• How to Apply for a Car Loan Even if You Are a High-Debt Ratio Individual

    Applicants who are marked as a high-debt ratio individual are often rejected when they apply for a car loan. Most lenders frown on the applications of these types of individuals who are considered high-risk and more likely to default on their debt payment.

    Commonly, lenders look at specific ratios in order to determine whether to advance credit on a car loan. When these ratios are higher than their thresholds, lenders will decline a car loan application.

    Here are some tips on how to apply for a car loan even if you are a high-debt ratio individual.
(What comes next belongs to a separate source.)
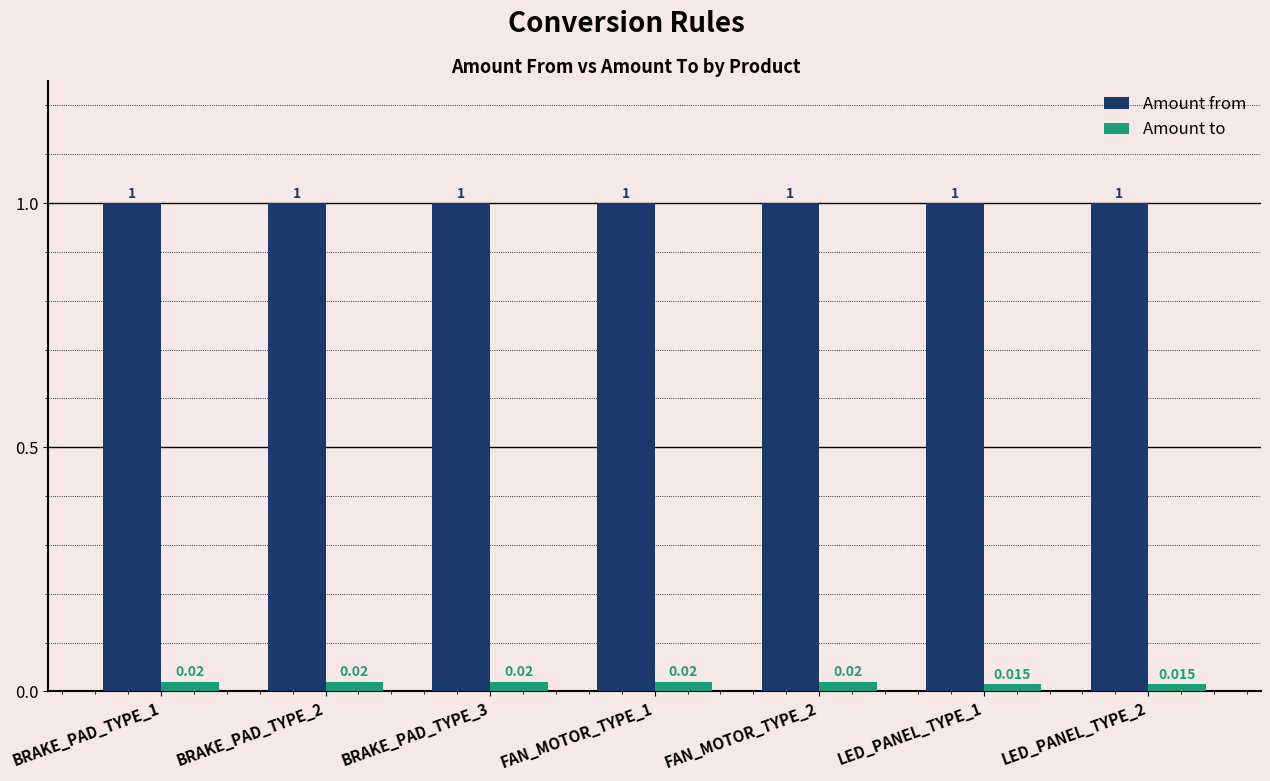

What is the total value across all series at BRAKE_PAD_TYPE_3?

1.0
    Car Financiers Use a Wide Approval Criteria
    According to Toronto, Canada-based auto lender TREND Financial, there is another approach when looking at an individual’s application for a car loan. One is to review the individual's total financial picture which avoids an automatic application decline.

    Car loans can also be customized loans for everyone including those with high debt service ratios and can do so because it uses wide approval criteria to assess a car loan application. This means that if a loan applicant is weak in one area, such as with high debt ratios, other factors can make up for a successful car loan approval.
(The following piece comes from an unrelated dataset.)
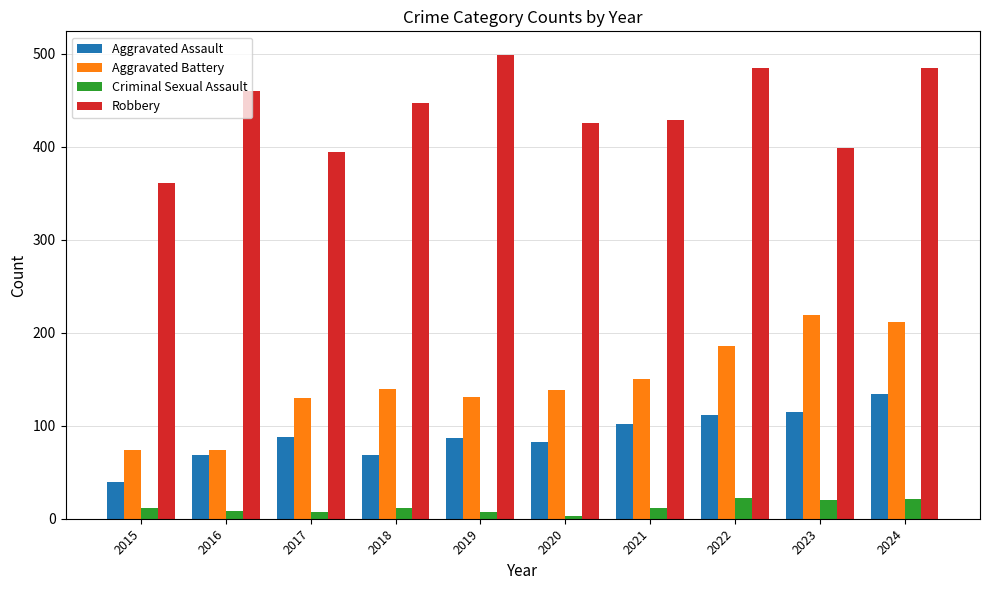

Rank the series by their maximum value, from lowest to highest.

Criminal Sexual Assault, Aggravated Assault, Aggravated Battery, Robbery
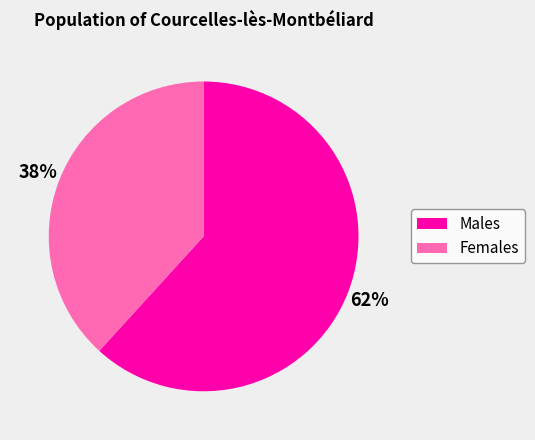

Is there a majority slice in this chart?

Yes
    For car loans to those with existing high debt ratios, the company looks at the following financial qualifications including but not limited to, provision of a signed employment contract from an employer showing the person’s salary, employment verification contacts, a housing lease/rental agreement or mortgage or proof from an employer showing that the employer is providing housing, and more.
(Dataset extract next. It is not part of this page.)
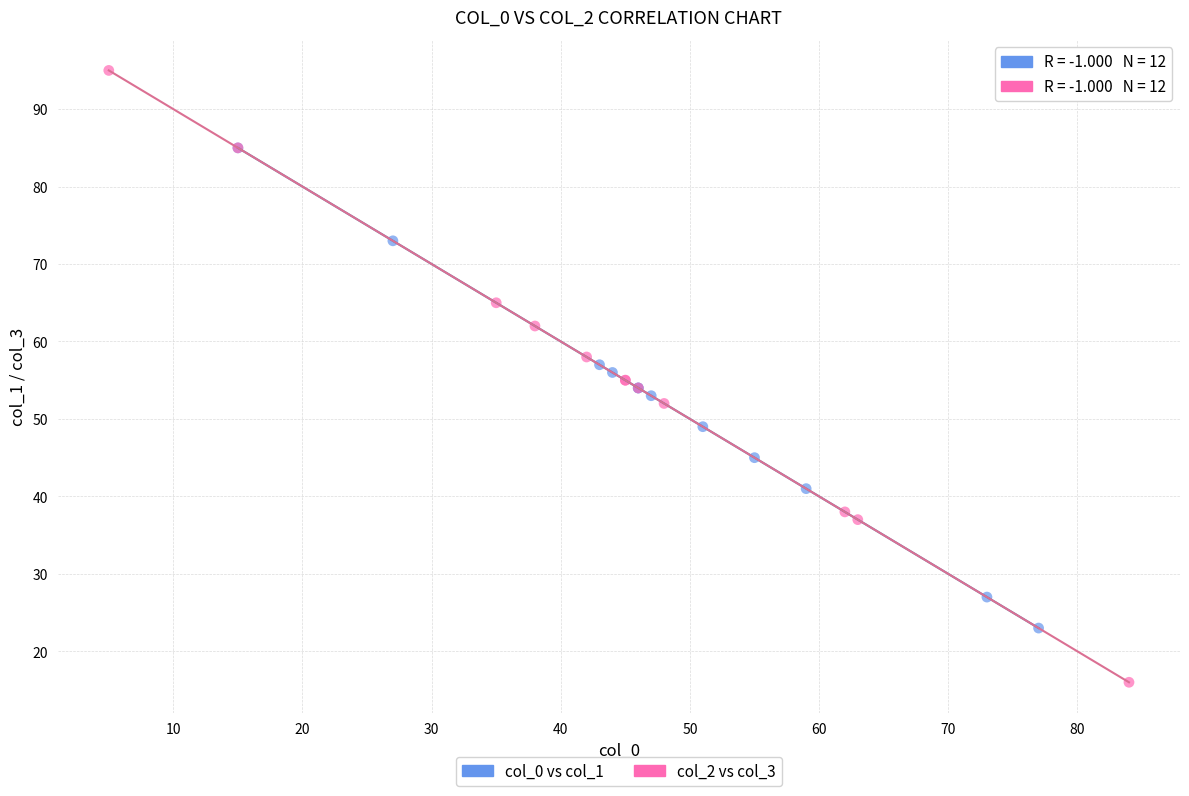

Which series reaches the minimum Y coordinate?

col_2 vs col_3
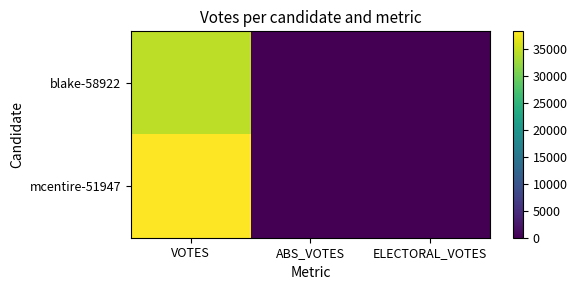

What is the difference between the highest and lowest values at VOTES?

3770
    According to Eric Kaplan, COO of TREND Financial, “Certain individuals don’t fit within traditional lenders requirements in being outside qualification thresholds, regardless of their credit strength and general stability.”

    This Financing Company Assesses Applications Differently
    “This very limited view of a person's financial position without anything more, means that the person is ineligible for a car loan. At TREND Financial we take a different approach and look at the whole individual, not being bound only to specific ratios, as an alternative to traditional lenders,” he added.